3) In keiner Buchungswoche steht an
irgend einem Buchungs-Wochentag ein 7er:
Die Wechseltagsregel ist während des
gesamten Aufenthalts inaktiv, es gilt wieder die Regel für
Zimmerpläne ohne Wechseltag: Ein Zimmer wird nur angeboten, wenn
alle innerhalb des angefragten Zeitraums stehenden
Mindestaufenthaltsdauern kleiner gleich der angefragten sind.
Beispiel 3:
Im Grenzgebiet
zwischen Hauptsaison mit Wechseltag Samstag und 7 Tagen
Mindestaufenthalt (und damit wochenweise An- und Abreise) und
Nebensaison mit 4 Tagen Mindestaufenthalt soll es nicht möglich sein,
von der Hauptsaison beliebig, d.h. nicht nur von Samstag weg, in die
Nebensaison hinein zu buchen und damit das wochenweise An- und
Abreisesystem zu stören, auch wenn der Anfragezeitraum trotzdem 7 Tage
lang ist (siehe Abb.6).

Abb.6
Dieser Fall entspricht der oben angeführten Möglichkeit Nr. 2.
In der ersten Buchungswoche (3.1 - 10.1) ist an allen Buchungstagen (6.1
- 10.1) die Mindestaufenthaltsdauer 7 Nächte eingetragen. Obwohl in der
zweiten Buchungswoche (10.1 - 17.1) 4 Nächte eingetragen sind, wird
hier die Wechseltagsregel aktiv und diese Anfrage bleibt ohne Angebot
Beispiel 4:
Der Wechseltag ist Donnerstag, der 22.1. Ab diesem Datum sind alle
Zimmer wochenweise frei gemeldet (Mindestaufenthaltsdauer: 7 Tage). Nun
ist eines der Zimmer auch davor schon für 3 Nächte frei (siehe Abb.7).

Abb.7
Man will jetzt, dass entweder diese Lücke von 3 Nächten aufgefüllt
wird (Mindestaufenthaltsdauern 3 Nächte) oder dass ein Gast am 22.1
(Donnerstag, Wechseltag) anreist und genau eine Woche bis zum 29.1
bleibt. Es darf aber nicht sein, dass Angebote erzeugt werden, die von
19.1 , 20.1 oder 21.1 bis irgendwo in die Mitte der nächsten
Buchungswoche (22.1 bis 29.1) reichen, also das wochenweise An- und
Abreisesystem stören.
Ein solche ungewollte Anfrage entspricht ebenfalls der Voraussetzung
für die Möglichkeit Nr. 2, es wird daher kein Angebot erzeugt.
Spezialfall:
Lücken im Zimmerplan:
Werden unbelegte Zeitintervalle (Lücken im Zimmerplan)

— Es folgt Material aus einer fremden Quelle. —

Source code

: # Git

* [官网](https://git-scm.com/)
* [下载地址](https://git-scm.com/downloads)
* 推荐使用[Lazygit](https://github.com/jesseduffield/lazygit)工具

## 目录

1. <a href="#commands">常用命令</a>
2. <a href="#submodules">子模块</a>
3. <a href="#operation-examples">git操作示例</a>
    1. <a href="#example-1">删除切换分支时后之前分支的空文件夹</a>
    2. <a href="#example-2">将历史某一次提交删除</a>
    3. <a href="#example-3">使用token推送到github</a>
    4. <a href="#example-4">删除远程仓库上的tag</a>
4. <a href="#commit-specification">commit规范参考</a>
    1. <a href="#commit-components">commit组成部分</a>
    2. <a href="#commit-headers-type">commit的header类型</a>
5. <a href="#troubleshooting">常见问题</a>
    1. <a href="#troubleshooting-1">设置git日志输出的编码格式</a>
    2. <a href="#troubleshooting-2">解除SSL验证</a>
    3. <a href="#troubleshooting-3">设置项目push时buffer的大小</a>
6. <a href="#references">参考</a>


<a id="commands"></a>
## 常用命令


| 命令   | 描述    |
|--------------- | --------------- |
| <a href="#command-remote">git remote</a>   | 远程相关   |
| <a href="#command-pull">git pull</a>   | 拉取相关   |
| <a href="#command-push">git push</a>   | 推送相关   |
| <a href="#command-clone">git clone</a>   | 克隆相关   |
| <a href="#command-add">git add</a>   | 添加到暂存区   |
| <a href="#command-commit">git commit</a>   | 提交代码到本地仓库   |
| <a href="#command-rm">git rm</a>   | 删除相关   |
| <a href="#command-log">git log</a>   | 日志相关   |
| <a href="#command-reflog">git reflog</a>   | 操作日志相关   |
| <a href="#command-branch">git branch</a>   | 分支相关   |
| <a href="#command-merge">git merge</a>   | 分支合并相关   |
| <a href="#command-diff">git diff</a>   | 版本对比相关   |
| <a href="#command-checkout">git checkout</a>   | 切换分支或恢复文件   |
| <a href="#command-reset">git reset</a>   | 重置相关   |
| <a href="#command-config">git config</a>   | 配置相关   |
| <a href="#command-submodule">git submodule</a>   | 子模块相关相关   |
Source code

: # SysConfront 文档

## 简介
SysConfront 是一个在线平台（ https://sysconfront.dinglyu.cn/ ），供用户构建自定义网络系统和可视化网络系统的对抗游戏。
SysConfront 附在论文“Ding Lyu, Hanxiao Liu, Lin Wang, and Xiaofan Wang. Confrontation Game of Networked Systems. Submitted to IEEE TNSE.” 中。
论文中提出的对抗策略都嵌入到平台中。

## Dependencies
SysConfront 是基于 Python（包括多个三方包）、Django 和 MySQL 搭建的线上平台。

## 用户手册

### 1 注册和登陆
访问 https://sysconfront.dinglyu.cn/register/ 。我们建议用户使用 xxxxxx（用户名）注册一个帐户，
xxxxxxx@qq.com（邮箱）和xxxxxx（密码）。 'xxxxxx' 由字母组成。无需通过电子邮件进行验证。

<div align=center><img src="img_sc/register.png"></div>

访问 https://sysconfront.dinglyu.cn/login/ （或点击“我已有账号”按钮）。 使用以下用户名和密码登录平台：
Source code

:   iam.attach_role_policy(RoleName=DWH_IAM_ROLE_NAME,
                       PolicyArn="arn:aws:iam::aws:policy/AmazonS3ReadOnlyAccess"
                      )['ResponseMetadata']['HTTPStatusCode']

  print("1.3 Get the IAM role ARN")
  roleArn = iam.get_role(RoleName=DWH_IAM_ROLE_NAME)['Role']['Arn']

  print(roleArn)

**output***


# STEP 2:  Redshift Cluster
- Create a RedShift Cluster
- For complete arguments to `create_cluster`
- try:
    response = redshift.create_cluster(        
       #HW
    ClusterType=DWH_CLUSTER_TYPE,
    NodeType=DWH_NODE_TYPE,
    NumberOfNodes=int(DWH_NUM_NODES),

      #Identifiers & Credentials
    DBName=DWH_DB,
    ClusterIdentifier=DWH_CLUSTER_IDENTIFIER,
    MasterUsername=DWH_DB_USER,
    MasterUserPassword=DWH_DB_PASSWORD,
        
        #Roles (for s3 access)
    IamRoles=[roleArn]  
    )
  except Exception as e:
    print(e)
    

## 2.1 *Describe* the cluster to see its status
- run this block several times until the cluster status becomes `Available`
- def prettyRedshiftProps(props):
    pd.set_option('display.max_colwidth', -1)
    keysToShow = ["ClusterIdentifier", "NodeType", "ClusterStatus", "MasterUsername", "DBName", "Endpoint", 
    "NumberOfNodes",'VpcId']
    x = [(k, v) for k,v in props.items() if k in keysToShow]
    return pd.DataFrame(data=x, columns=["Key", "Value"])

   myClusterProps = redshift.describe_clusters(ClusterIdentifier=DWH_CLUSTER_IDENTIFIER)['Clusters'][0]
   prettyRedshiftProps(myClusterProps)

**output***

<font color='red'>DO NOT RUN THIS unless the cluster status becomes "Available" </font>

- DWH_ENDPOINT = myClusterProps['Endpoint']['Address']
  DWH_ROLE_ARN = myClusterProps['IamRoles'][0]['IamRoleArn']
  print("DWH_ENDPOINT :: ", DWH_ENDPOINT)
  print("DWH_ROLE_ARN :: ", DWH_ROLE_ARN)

mit einer Mindestaufenthaltsdauer versehen (siehe Abb.8), die größer
als die Länge der Lücke ist, so ist zu dieser Zeit das Zimmer
prinzipiell nicht verfügbar. Da so etwas häufig versehentlich
auftritt, gibt es einen Korrekturmechanismus: Für Anfragen vom
Anfang (14.1) bis zum Ende (18.1) der Lücke wird die
Mindestaufenthaltsdauer ignoriert und das Zimmer angeboten. Für
Anfragen, die nur Teile der Lücke umfassen, z.B. von 14.1 bis 17.1,
wird die Korrektur aber aus Sicherheitsgründen nicht aktiv.